東洋経済オンライン / 2024年10月26日 9時30分

また、27日に衆議院議員選挙の投開票が行われる中、その前後で大谷選手を大きく扱い続けることで、さらなる批判につながる可能性も考えられます。

そのとき、「大谷ハラスメント」の声がどれくらいあがりそうなのか。ハラスメントの成立要件やメディアのあるべき姿などを含め、掘り下げていきます。

「嫌」「不快」ならハラスメントか

まず26日以降、「大谷ハラスメント」の声がどれくらいあがりそうなのか。

ドジャースとヤンキースの本拠地はアメリカの二大都市であるロサンゼルスとニューヨークであり、まさに東西の名門。ともに今年のナショナルリーグとアメリカンリーグ最高勝率チームであり、ワールドシリーズで対戦するのは43年ぶり。さらに50本塁打以上の選手が対戦するのは初めて(大谷選手54本、アーロン・ジャッジ選手58本)などのトピックスが多く、メディアが盛り上げる材料には事欠きません。

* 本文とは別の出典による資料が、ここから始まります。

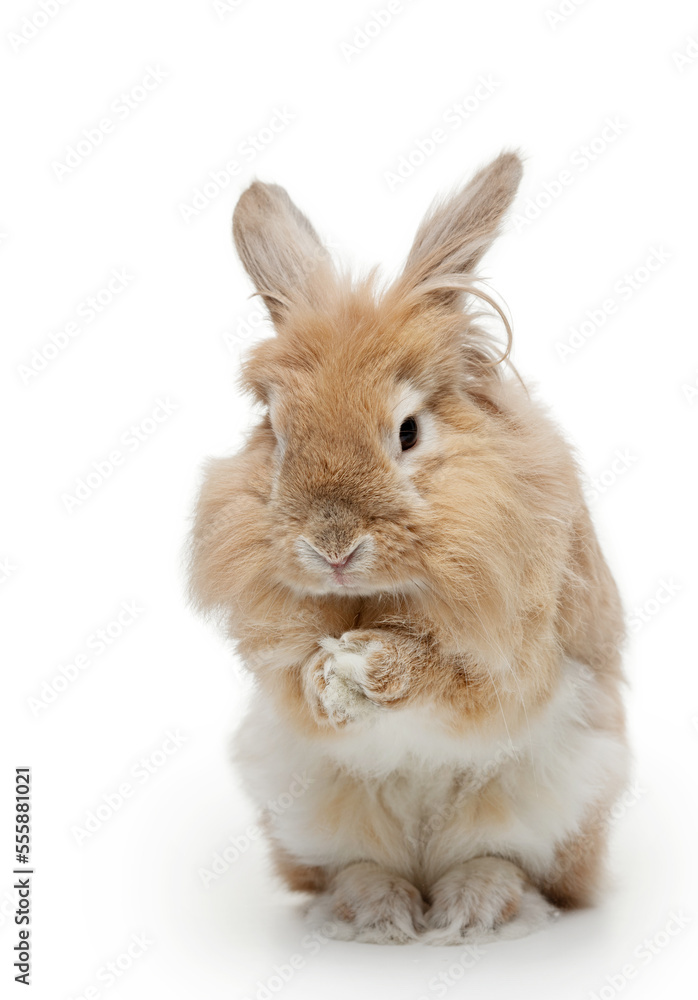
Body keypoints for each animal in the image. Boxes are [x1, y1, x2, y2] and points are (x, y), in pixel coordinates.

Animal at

全戦放送するフジテレビも連日、報道・情報番組やワイドショーで特集を組んでいるほか、多くのCMを流し、昼の帯バラエティ「ぽかぽか」では日替わりの若手アナウンサーがドジャースのユニフォームを着て出演するなど、お祭りムードを感じさせてきました。

もちろん大谷選手の試合中継や特集を楽しみにしている人が多いのは間違いありませんし、活躍の程度にかかわらず、ワールドシリーズは今年最大の盛り上がりになりそうです。

活躍したらさらに盛り上がりは増すのはもちろん、仮にドジャースが4戦全敗で大谷選手がノーヒットに終わったとしても今年の実績は揺らがないだけに、すぐに1年の振り返り特集に移ってメディアのフィーバーは続くでしょう。その間、「大谷ハラスメント」という声がこれまで以上にあがる可能性を感じさせられます。

ただ、それが「ハラスメントなのか」と言われたら答えは「NO」。自分が「『嫌がることをされた』『不快だった』と感じたからすべてがハラスメントとして認められる」というわけではありません。

テレビと視聴者の間に関係性の明確な優劣や上下はなく、逃げ場のない閉鎖された環境でもないため、「嫌」「不快」と感じたとしても、それなりに回避することが可能。

そもそも放送は自分だけに向けて行われているものではないし、生活や健康などを害されたわけでもなく、権利侵害などの法を犯していないのであれば、ハラスメントとは言いづらいところがあります。

大谷選手から見たハラスメントに

テレビ局としても大谷選手をフィーチャーすることはビジネス上の戦略であるうえに、特定の誰かに明確な損害を与えているわけでもなく、よほど批判の声が増えない限り、対応を変えないでしょう。